▸ Information shown:

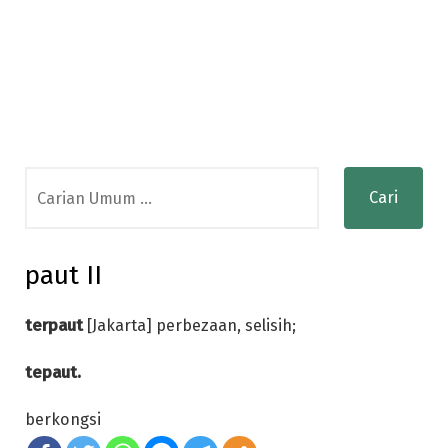
Search
for:
paut II
terpaut
[Jakarta] perbezaan, selisih;
tepaut.
berkongsi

▸ Task directions:
An exact copy of the entries, minus the pictures, is what's needed here.

▸ Exercise output:
Search
for:
paut II
terpaut
[Jakarta] perbezaan, selisih;
tepaut.
berkongsi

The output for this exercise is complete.